▶ [Task to complete]
Write out the data word for word, taking care that no picture is carried over.
━━━ Collected material
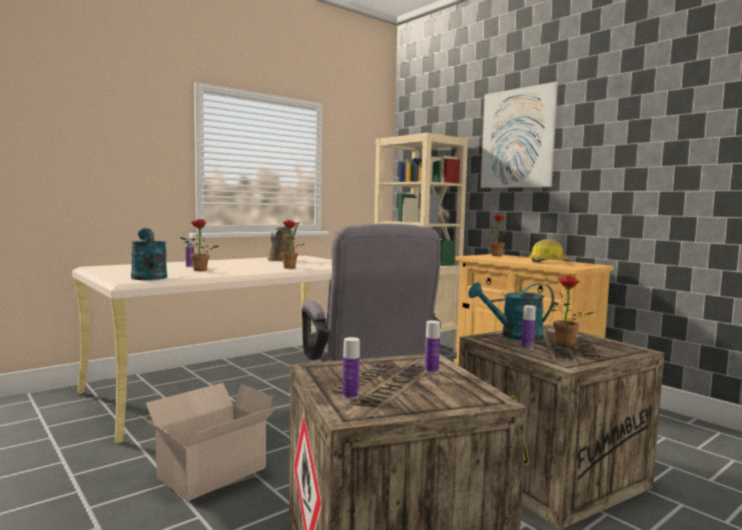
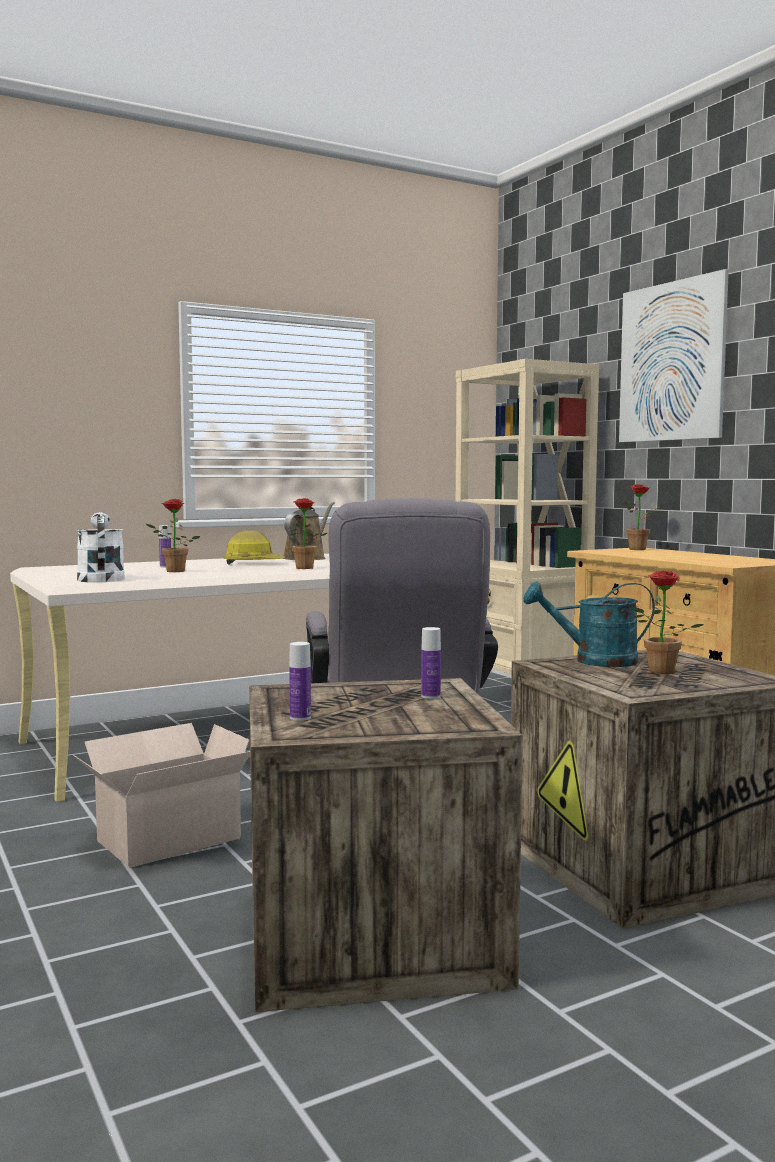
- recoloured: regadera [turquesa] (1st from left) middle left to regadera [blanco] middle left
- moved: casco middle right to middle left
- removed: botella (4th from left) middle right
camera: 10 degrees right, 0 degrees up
━━━━━━
▶ [Response]
- recoloured: regadera [turquesa] (1st from left) middle left to regadera [blanco] middle left
- moved: casco middle right to middle left
- removed: botella (4th from left) middle right
camera: 10 degrees right, 0 degrees up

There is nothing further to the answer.